HOW to call silgraphite
To reduce the maintain cost and reduce the need to use most of the code across different version of Mozilla, we define a generic COM based interface to separate the silgraphite specific code from the Mozilla specific code. The part which implements the silgraphite specific part will be implement in a COM based DLL, currently named mg2.dll (Mozilla Graphite Together). This DLL include a static linked silgraphite library of a stable version. It hides all the details of how to work with the silgraphite APIs. The Mozilla code will be change to call such generic COM interface.  And the Mozilla patch implement all the details of how to work under the Mozilla GFX virtual font look up and text measurement/rendering subsystem.
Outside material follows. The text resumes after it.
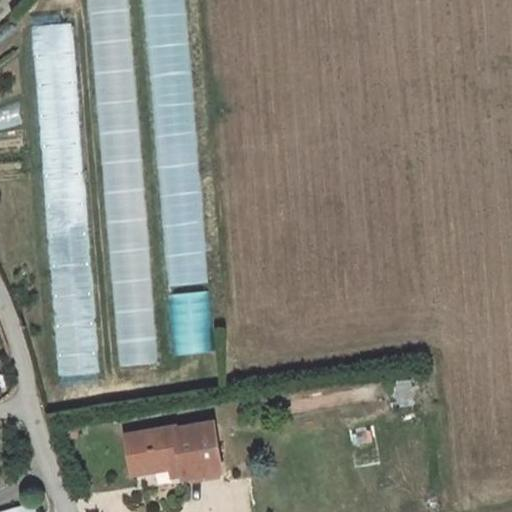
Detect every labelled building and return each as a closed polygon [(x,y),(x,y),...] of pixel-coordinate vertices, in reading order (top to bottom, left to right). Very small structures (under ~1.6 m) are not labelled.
[(91,0),(116,366),(155,363),(131,0),(91,0)] [(143,0),(163,288),(206,286),(186,0),(143,0)] [(75,22),(34,25),(55,377),(96,375),(75,22)] [(207,353),(204,293),(169,295),(172,355),(207,353)] [(139,443),(142,478),(191,474),(192,490),(234,486),(229,435),(139,443)] [(191,474),(142,478),(143,495),(192,490),(191,474)]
How to Generate Contents Work Nicely with SILA

To make contents (HTML) work nicely with SILA, we need to
  1. Clearly specify the font name in the CSS font-family property, this is essential to work with Latin base graphite enable fonts or text in Unicode block which non graphite enable font may cover those characters in the ‘CMAP’.
  2. Use correct and appropriate Unicode code points. Either use UTF-8 to encode the document, or use text encoding neutral escaping mechanism in each languages to specify the Unicode code point.  
Please refer the CSS1, CSS2 and HTML 4.01 specification from site for details.

Project Risks & Solution

  1. Stability of Mozilla: Since this project heavily depends on Mozilla, the status of the Mozilla project is the biggest risk of this project. To address this, we decide the following:
    1. Base the Mozilla 1.0 branch (which Netscape 7, Netscape 7.01, Netscape 7.02 based on) to produce the Alpha build
    2. Base on the Mozilla 1.4 branch (which Netscape 7.1 based on) to produce the Beta 2 build.
  2. Stability of silgraphite: The bugs and stability of silgraphite also greatly impact this project. In order to reduce the risk, we decide to static link the silgraphite library into the mg2.dll. The version of the silgraphite will base on the addressed issues in the silgraphite source, number of changes around the date and trial testing result.

Project Release Plan

Based on the status of the project, we release the binary in the following format:
  1. Patched gkgfxwin.dll + mg.dll in zip file: We release Alpha build by include a modified gkgfxwin.dll based on the same branch of Netscape7.0 (or Mozilla 1.0) and mg2.dll. In order to use it, the user have to first download the Netscape 7.0 (or Mozilla 1.0) separately, download the package to replace the gkgfxwin.dll manually, and call the COM registry program come with Windows to register the mg2.dll.
  2. Mozilla files + mg2.dll + setup.bat in zip file: We release in this way in Beta cycle until we finish the required installer changes. This require the user to download the patched Mozilla in a zip file and run a setup.bat batch program after unzip the zip to install.
  3. Mozilla installer include everything: This is the ideal way to release Project SILA. We should ship Beta 2 in this method. This requires installer changes in addition to the run time GFX, silgraphite integration. The user will use the installer exactly the same way they use the Mozilla installer.